The HVAC control problem is formulated as a Markov Decision Process (MDP) with states including zone temperatures, ambient temperature, electricity price, and time of day. Actions are continuous, representing the power percentage of variable air volume (VAV) units, constrained between 0 and 1. The reward function penalizes energy cost, temperature violations, and action violations, weighted by tunable coefficients.
A key innovation in the HMB-DRL framework is the protection mechanism. Before executing an RL-generated action in the real environment, the knowledge-driven model predicts its reward. If the predicted reward falls below a threshold, the system blends the RL action with an MPC-derived action to ensure acceptable performance. This limits worst-case outcomes and reduces costly missteps during learning. Another enhancement is the adjusting reward method, which modifies penalty weights between pre-training and online learning. Initially, strong penalties guide the agent toward feasible actions; later, penalties are reduced to encourage exploration near action boundaries.
The proposed hybrid-model-based DDPG (HMB-DDPG) algorithm integrates these mechanisms. During online learning, the agent alternates between interacting with the real environment and the data-driven model, updating its policy and value networks. The knowledge-driven model continues to serve as a protector, not a simulator, in this phase.
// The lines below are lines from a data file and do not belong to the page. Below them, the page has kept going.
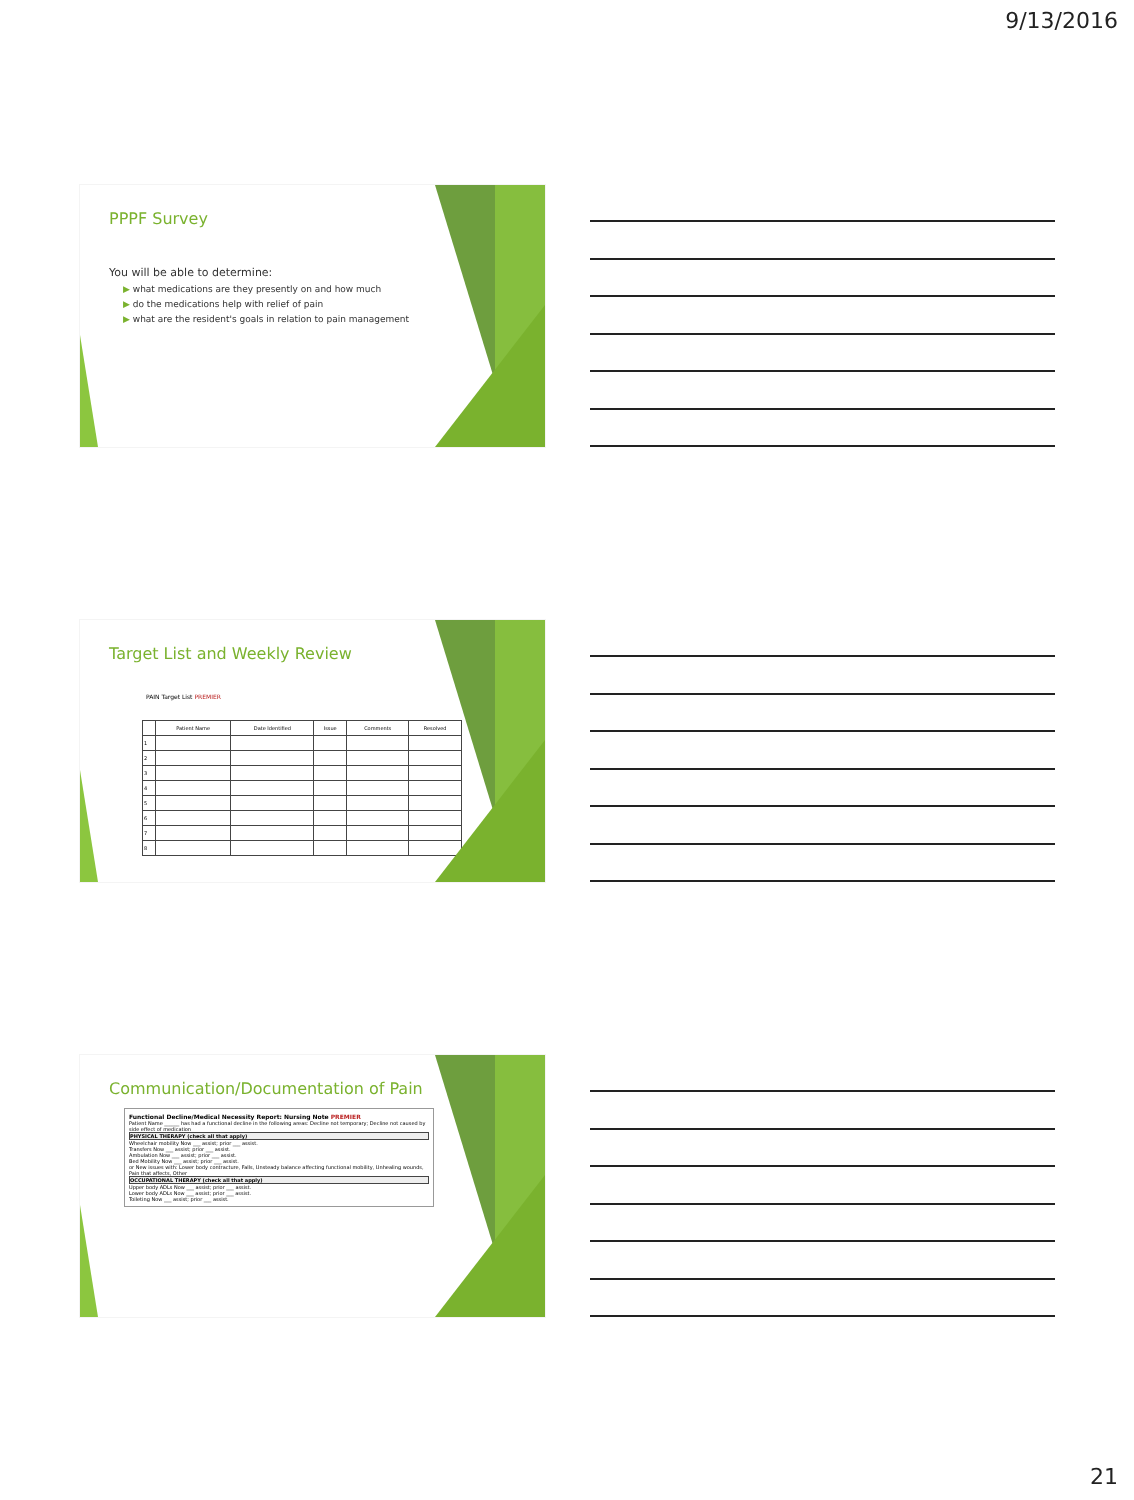9/13/2016
PPPF Survey
You will be able to determine:
▶ what medications are they presently on and how much
▶ do the medications help with relief of pain
▶ what are the resident's goals in relation to pain management
Target List and Weekly Review
PAIN Target List PREMIER
| | Patient Name | Date Identified | Issue | Comments | Resolved |
| --- | --- | --- | --- | --- | --- |
| 1 | | | | | |
| 2 | | | | | |
| 3 | | | | | |
| 4 | | | | | |
| 5 | | | | | |
| 6 | | | | | |
| 7 | | | | | |
| 8 | | | | | |
Communication/Documentation of Pain
Functional Decline/Medical Necessity Report: Nursing Note PREMIER
Patient Name ______ has had a functional decline in the following areas: Decline not temporary; Decline not caused by side effect of medication
PHYSICAL THERAPY (check all that apply)
Wheelchair mobility Now ___ assist; prior ___ assist.
Transfers Now ___ assist; prior ___ assist.
Ambulation Now ___ assist; prior ___ assist.
Bed Mobility Now ___ assist; prior ___ assist.
or New issues with: Lower body contracture, Falls, Unsteady balance affecting functional mobility, Unhealing wounds, Pain that affects, Other
OCCUPATIONAL THERAPY (check all that apply)
Upper body ADLs Now ___ assist; prior ___ assist.
Lower body ADLs Now ___ assist; prior ___ assist.
Toileting Now ___ assist; prior ___ assist.
21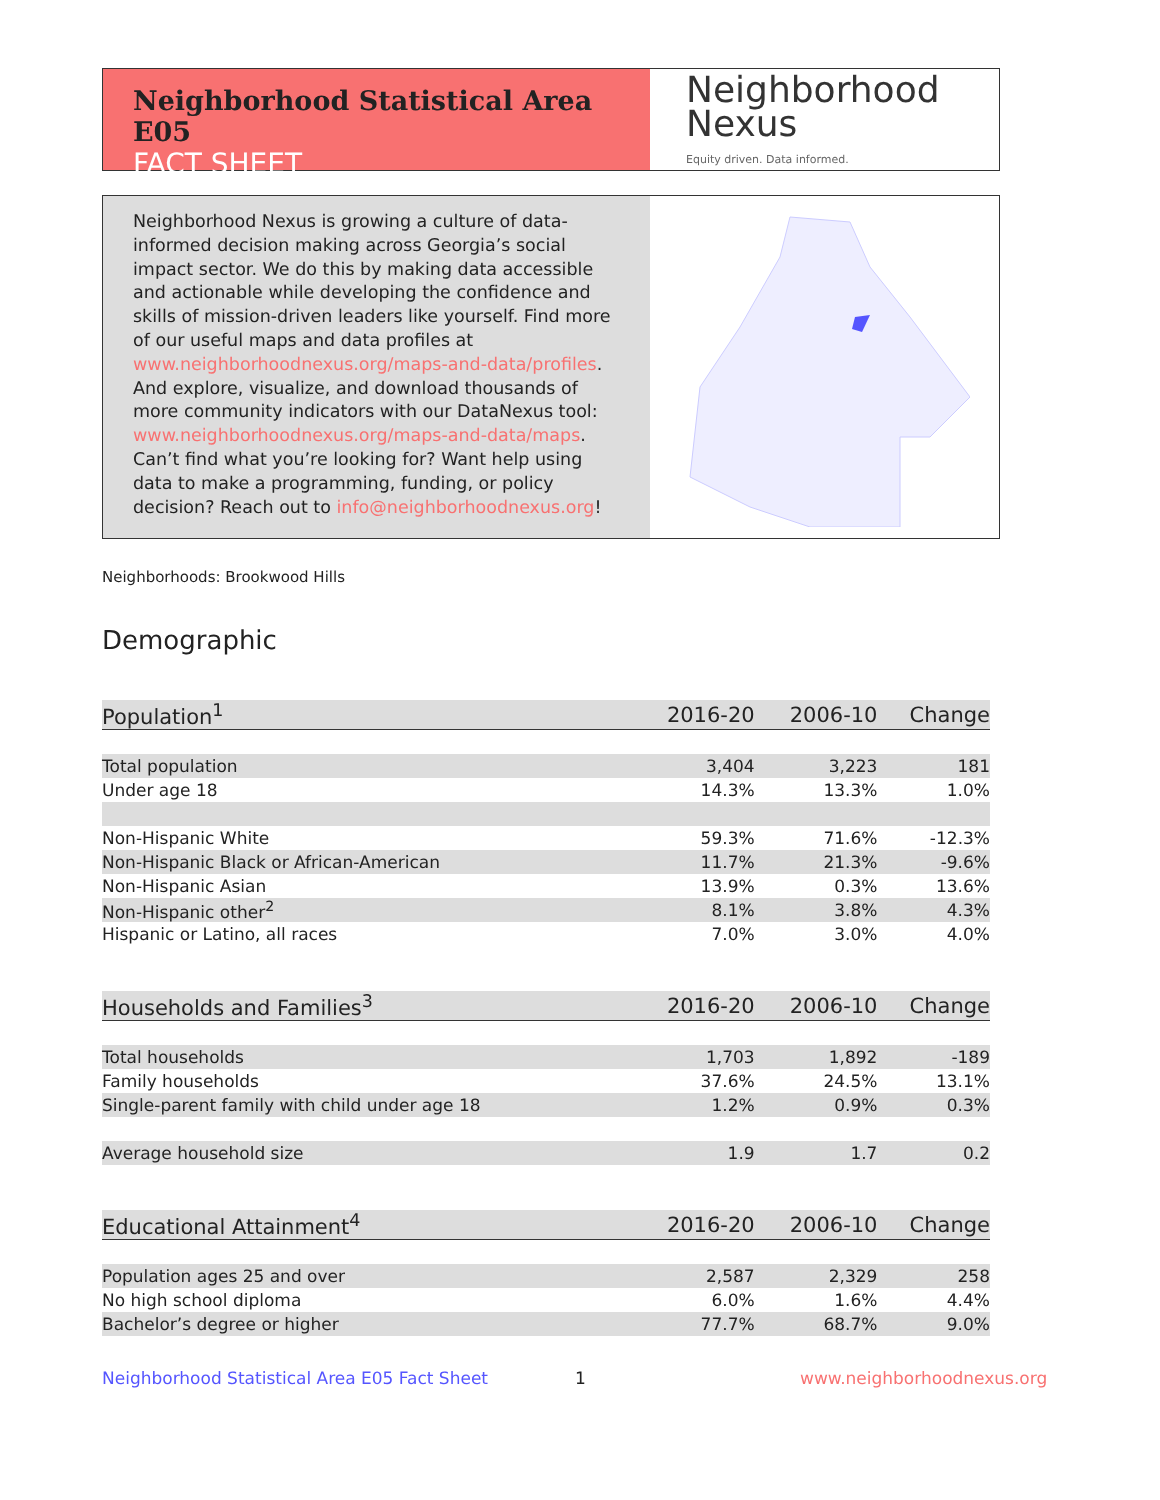Neighborhood Statistical Area E05
FACT SHEET
Neighborhood
Nexus
Equity driven. Data informed.
Neighborhood Nexus is growing a culture of data-informed decision making across Georgia’s social impact sector. We do this by making data accessible and actionable while developing the confidence and skills of mission-driven leaders like yourself. Find more of our useful maps and data profiles at www.neighborhoodnexus.org/maps-and-data/profiles. And explore, visualize, and download thousands of more community indicators with our DataNexus tool: www.neighborhoodnexus.org/maps-and-data/maps. Can’t find what you’re looking for? Want help using data to make a programming, funding, or policy decision? Reach out to info@neighborhoodnexus.org!
Neighborhoods: Brookwood Hills
Demographic
| Population<sup>1</sup> | 2016-20 | 2006-10 | Change |
| --- | --- | --- | --- |
| Total population | 3,404 | 3,223 | 181 |
| Under age 18 | 14.3% | 13.3% | 1.0% |
| Non-Hispanic White | 59.3% | 71.6% | -12.3% |
| Non-Hispanic Black or African-American | 11.7% | 21.3% | -9.6% |
| Non-Hispanic Asian | 13.9% | 0.3% | 13.6% |
| Non-Hispanic other<sup>2</sup> | 8.1% | 3.8% | 4.3% |
| Hispanic or Latino, all races | 7.0% | 3.0% | 4.0% |
| Households and Families<sup>3</sup> | 2016-20 | 2006-10 | Change |
| Total households | 1,703 | 1,892 | -189 |
| Family households | 37.6% | 24.5% | 13.1% |
| Single-parent family with child under age 18 | 1.2% | 0.9% | 0.3% |
| Average household size | 1.9 | 1.7 | 0.2 |
| Educational Attainment<sup>4</sup> | 2016-20 | 2006-10 | Change |
| Population ages 25 and over | 2,587 | 2,329 | 258 |
| No high school diploma | 6.0% | 1.6% | 4.4% |
| Bachelor’s degree or higher | 77.7% | 68.7% | 9.0% |
Neighborhood Statistical Area E05 Fact Sheet
1 www.neighborhoodnexus.org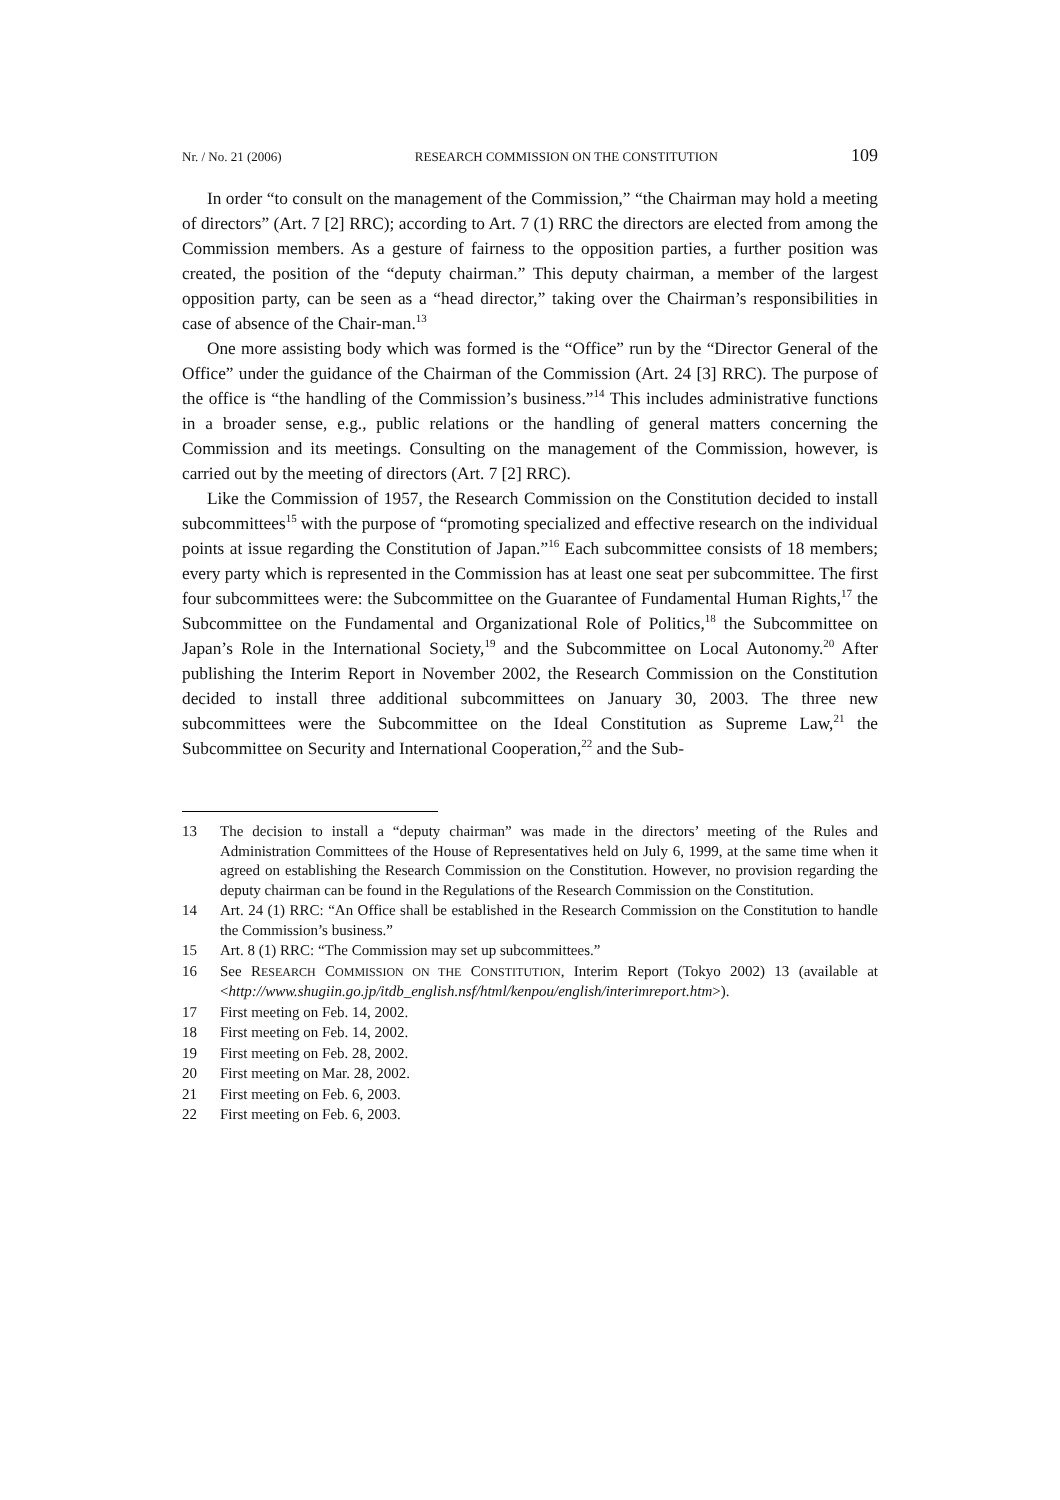Nr. / No. 21 (2006) RESEARCH COMMISSION ON THE CONSTITUTION 109
In order “to consult on the management of the Commission,” “the Chairman may hold a meeting of directors” (Art. 7 [2] RRC); according to Art. 7 (1) RRC the directors are elected from among the Commission members. As a gesture of fairness to the opposition parties, a further position was created, the position of the “deputy chairman.” This deputy chairman, a member of the largest opposition party, can be seen as a “head director,” taking over the Chairman’s responsibilities in case of absence of the Chair-man.<sup>13</sup>
One more assisting body which was formed is the “Office” run by the “Director General of the Office” under the guidance of the Chairman of the Commission (Art. 24 [3] RRC). The purpose of the office is “the handling of the Commission’s business.”<sup>14</sup> This includes administrative functions in a broader sense, e.g., public relations or the handling of general matters concerning the Commission and its meetings. Consulting on the management of the Commission, however, is carried out by the meeting of directors (Art. 7 [2] RRC).
Like the Commission of 1957, the Research Commission on the Constitution decided to install subcommittees<sup>15</sup> with the purpose of “promoting specialized and effective research on the individual points at issue regarding the Constitution of Japan.”<sup>16</sup> Each subcommittee consists of 18 members; every party which is represented in the Commission has at least one seat per subcommittee. The first four subcommittees were: the Subcommittee on the Guarantee of Fundamental Human Rights,<sup>17</sup> the Subcommittee on the Fundamental and Organizational Role of Politics,<sup>18</sup> the Subcommittee on Japan’s Role in the International Society,<sup>19</sup> and the Subcommittee on Local Autonomy.<sup>20</sup> After publishing the Interim Report in November 2002, the Research Commission on the Constitution decided to install three additional subcommittees on January 30, 2003. The three new subcommittees were the Subcommittee on the Ideal Constitution as Supreme Law,<sup>21</sup> the Subcommittee on Security and International Cooperation,<sup>22</sup> and the Sub-
13 The decision to install a “deputy chairman” was made in the directors’ meeting of the Rules and Administration Committees of the House of Representatives held on July 6, 1999, at the same time when it agreed on establishing the Research Commission on the Constitution. However, no provision regarding the deputy chairman can be found in the Regulations of the Research Commission on the Constitution.
14 Art. 24 (1) RRC: “An Office shall be established in the Research Commission on the Constitution to handle the Commission’s business.”
15 Art. 8 (1) RRC: “The Commission may set up subcommittees.”
16 See RESEARCH COMMISSION ON THE CONSTITUTION, Interim Report (Tokyo 2002) 13 (available at <http://www.shugiin.go.jp/itdb_english.nsf/html/kenpou/english/interimreport.htm>).
17 First meeting on Feb. 14, 2002.
18 First meeting on Feb. 14, 2002.
19 First meeting on Feb. 28, 2002.
20 First meeting on Mar. 28, 2002.
21 First meeting on Feb. 6, 2003.
22 First meeting on Feb. 6, 2003.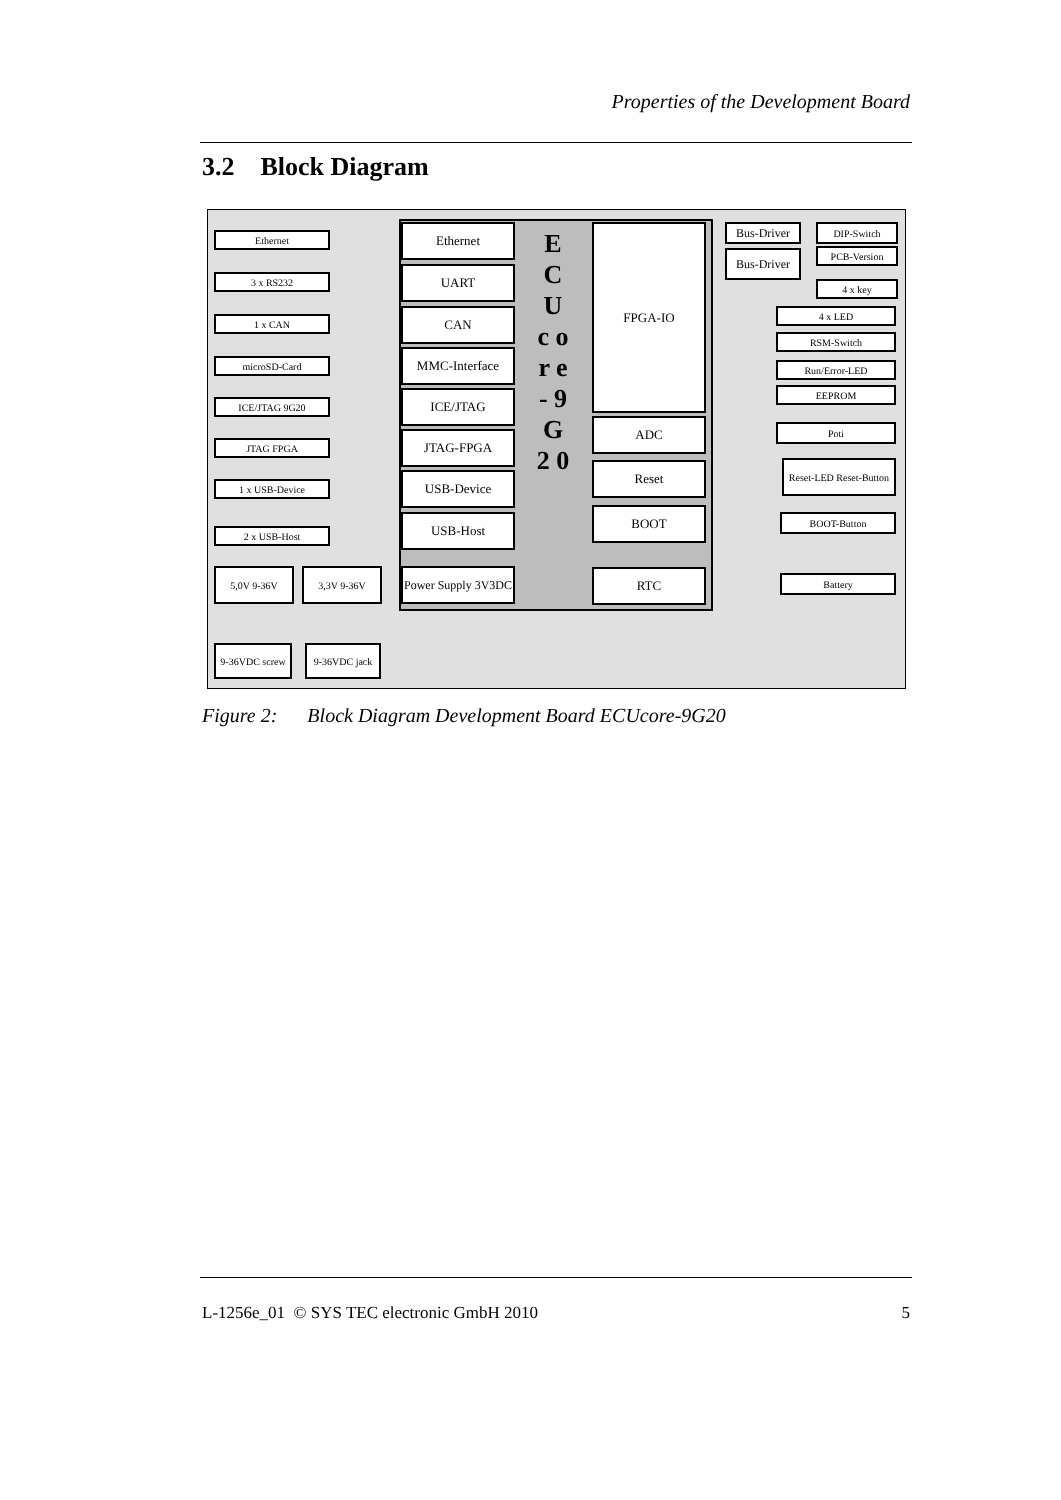Properties of the Development Board
3.2 Block Diagram
Ethernet
3 x RS232
1 x CAN
microSD-Card
ICE/JTAG 9G20
JTAG FPGA
1 x USB-Device
2 x USB-Host
5,0V 9-36V 3,3V 9-36V
9-36VDC screw 9-36VDC jack
Ethernet
UART
CAN
MMC-Interface
ICE/JTAG
JTAG-FPGA
USB-Device
USB-Host
Power Supply 3V3DC
E C U c o r e - 9 G 2 0
FPGA-IO
ADC
Reset
BOOT
RTC
Bus-Driver
Bus-Driver
DIP-Switch
PCB-Version
4 x key
4 x LED
RSM-Switch
Run/Error-LED
EEPROM
Poti
Reset-LED Reset-Button
BOOT-Button
Battery
Figure 2: Block Diagram Development Board ECUcore-9G20
L-1256e_01 © SYS TEC electronic GmbH 2010 5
Simulation tests used a building model with a VAV system, ambient temperature and electricity price data from New South Wales and the Australian Energy Market Operator. Pre-training ran for 60 simulated days, followed by 10 days of testing in the real-environment model, then 60 days of online learning. Results showed that the final policy, after both phases, reduced average energy cost by 26.99% across all periods and by 32.17% during peak price periods compared to one-period MPC, while keeping temperature violations minimal. Compared to the pre-trained policy alone, the final policy reduced temperature violation impact from environmental randomness by over 61% in all periods.
Further comparisons revealed that HMB-DDPG achieved higher learning efficiency and lower online learning costs than standard DDPG. The protection mechanism reduced energy costs and temperature violations during high-risk periods, while the adjusting reward method accelerated convergence by easing penalties after the agent learned feasible action ranges.
These findings underscore the potential of hybrid model-based reinforcement learning to enhance HVAC efficiency in dynamic environments. By leveraging both physical models and operational data, the approach mitigates the drawbacks of purely model-free learning, delivering faster, safer, and more cost-effective policy development.